[This was originally posted on my Facebook page to my friends but the post has been shared over 50 times and has garnered over 400 likes and 200 comments. So, I’m sharing it here since it seems to be a blessing or inspiring to people]
I’m writing this with tears. But Stacy was so loved by so many that I want to share information as soon as possible.
On Tuesday night around 1am ( technically, Wednesday morning — May 24th) my wife Stacy Wilson Campbell collapsed without warning and with no signs of stress. The initial report from the medical examiner suggests that she had a blocked artery which made her heart stop suddenly. Oddly, she hadn’t complained of any chest pains at any point and seemed totally relaxed up until the moment she collapsed.
It seemed like her heart stopped instantly so I imagine she felt no pain. Paramedics and the hospital tried for over an hour to restart her heart but were unable to do so.
She’s gone. Just like that. With so many dreams and wishes and hopes unfulfilled. This is sad, tragic and my heart seems like it is breaking over and over and over. But there is also something beautiful and Godly here. And I’ll explain what I mean by that.
With a clogged artery, she could have gone at any time. And there were so many moments where she could have been taken while she was alone. In fact, that day and the week leading up to it, she was mostly by herself. I was in Washington DC the weekend before. I could have come home to find her already gone. Even when I returned to Atlanta on Monday, I went straight from the airport to a recording session and didn’t get home until after 10pm. It was my birthday and even though it was late, she wanted to take me out. I was sooo tired, I suggested we wait another day or two. She was willing to wait but I could hear the disappointment in her voice so we went out for a late night dinner (I’m so glad that we didn’t put it off).
The next morning (Tuesday), I went back to the studio session and didn’t return till almost midnight. She could have been taken at any time. I could have come home to find her body.
When I returned home near midnight, Stacy was preparing for a late night recording session herself. She was just finishing up an audio book that she was narrating and she had about 3 or 4 more hours of editing to do. So, she planned to work through the night to complete it.
This had been our schedule for at least the last week or so. I was gone most of the day and she was working through the night. We didn’t see that much of each other and we hadn’t even had the time to share much intimacy at all. We were okay with it because we were working really hard on our goals and we both were so close to some serious breakthroughs so we figured it was “go hard” time.
So, Tuesday night, arriving home around midnight, she was getting ready to start a late night of recording and I was going to bed exhausted. As she sees me get into the bed, she decides to climb into bed with me and cuddle. Just for 10 minutes. Just 10 minutes of closeness before she would go back to work.
What makes that moment so special to me is that it had been at least a week (maybe more) since we’d even taken the time to simply cuddle. We were just going and going and working and working. We didn’t have much time for anything else. But, tonight she gets decides to get in the bed and share a few moments with me.
And while we were there, in bed, laying together, touching each other and remembering how much we love each other, she suddenly stops and calls out my name (not loudly or in distress. It was soft but it still sounded odd, like something was wrong). And she fell off the bed and hit the floor. My name was the last thing she said.
I don’t understand why this happened. I really don’t understand why God would take her just as she’s about to launch her handbag line (I don’t know if I’ll ever understand that). But I can’t help but see God in the timing because he clearly waited till that moment to take her.
He could have taken her while I was in DC or in the recording studio. Or I could have gone to sleep and left her up working only to wake up the next morning to find her dead. But that’s not what happened. He waiting till she and I weren’t running and planning and strategizing about the future. He waited till were simply together, side by side, assuring each other of our love. And then He took her. He took her in a beautiful moment. That had to be God. Right? At least, that’s how I see it. How else can I see it?

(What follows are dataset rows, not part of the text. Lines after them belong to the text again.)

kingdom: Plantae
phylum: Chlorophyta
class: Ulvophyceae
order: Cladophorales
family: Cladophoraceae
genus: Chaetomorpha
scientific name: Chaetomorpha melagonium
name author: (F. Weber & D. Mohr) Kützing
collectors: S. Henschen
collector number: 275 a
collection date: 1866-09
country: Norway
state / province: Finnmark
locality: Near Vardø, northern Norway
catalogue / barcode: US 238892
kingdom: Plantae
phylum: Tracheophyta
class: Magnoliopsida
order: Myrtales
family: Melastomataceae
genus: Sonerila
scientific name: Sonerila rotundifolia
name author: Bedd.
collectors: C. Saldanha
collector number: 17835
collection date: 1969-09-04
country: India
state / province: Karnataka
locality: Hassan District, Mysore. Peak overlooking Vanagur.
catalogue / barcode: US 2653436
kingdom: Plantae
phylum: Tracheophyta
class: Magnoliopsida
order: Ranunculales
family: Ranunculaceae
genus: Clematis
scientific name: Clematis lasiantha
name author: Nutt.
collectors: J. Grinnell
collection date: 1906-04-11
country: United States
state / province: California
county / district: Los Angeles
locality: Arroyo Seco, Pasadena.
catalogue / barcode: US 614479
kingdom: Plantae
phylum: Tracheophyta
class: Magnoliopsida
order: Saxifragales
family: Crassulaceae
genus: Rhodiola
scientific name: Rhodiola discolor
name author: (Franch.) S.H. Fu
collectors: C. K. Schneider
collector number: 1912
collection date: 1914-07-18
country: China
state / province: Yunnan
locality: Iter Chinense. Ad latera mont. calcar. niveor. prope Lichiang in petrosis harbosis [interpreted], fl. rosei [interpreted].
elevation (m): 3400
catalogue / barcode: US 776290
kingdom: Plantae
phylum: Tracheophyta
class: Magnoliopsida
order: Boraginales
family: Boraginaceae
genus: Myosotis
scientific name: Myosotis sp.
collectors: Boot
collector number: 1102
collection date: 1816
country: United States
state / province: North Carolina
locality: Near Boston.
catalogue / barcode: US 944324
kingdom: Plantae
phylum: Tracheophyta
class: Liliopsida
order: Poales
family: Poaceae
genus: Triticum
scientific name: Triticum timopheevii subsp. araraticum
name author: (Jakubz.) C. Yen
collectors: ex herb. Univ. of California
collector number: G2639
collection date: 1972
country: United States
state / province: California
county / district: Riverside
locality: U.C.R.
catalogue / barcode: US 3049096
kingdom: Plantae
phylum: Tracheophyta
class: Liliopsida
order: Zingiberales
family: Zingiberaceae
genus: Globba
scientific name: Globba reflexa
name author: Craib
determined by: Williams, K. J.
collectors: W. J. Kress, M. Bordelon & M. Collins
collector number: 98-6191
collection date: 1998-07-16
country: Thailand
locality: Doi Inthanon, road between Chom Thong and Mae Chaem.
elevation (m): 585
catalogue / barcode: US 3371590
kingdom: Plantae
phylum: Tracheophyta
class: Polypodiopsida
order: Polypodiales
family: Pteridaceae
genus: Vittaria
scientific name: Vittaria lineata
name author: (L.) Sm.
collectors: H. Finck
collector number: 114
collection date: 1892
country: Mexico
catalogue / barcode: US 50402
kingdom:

I am so thankful to everyone who has reached out or stopped by. I’ve hardly been alone since she passed. Sometimes I don’t feel like talking but my friends will just sit quietly and let me sleep or cry. It helps just to feel someone’s presence in the room even if you’re not in a mood to talk. My refrigerator is full of food and I’m grateful. I knew Stacy was loved but I don’t think I realized how much I am. Most of our family members are out of town and we sometimes felt isolated here in Atlanta but I realize now that I’ve had family here this whole time. Thank you.
I really appreciate all the calls, text messages, DM’s etc. Even if I don’t get to respond, please know that I’m grateful for the outpouring of love.
Per Stacy’s wishes, there will not be a service or memorial. But we will do something in Atlanta and Florida to give friends and family an opportunity to remember her. Those events will happen in the coming weeks and possibly mid-summer. We’ll make sure to get the word out.
Thank you again for your words of encouragement, your prayers, and just your thoughts. It means more to me than I can ever express.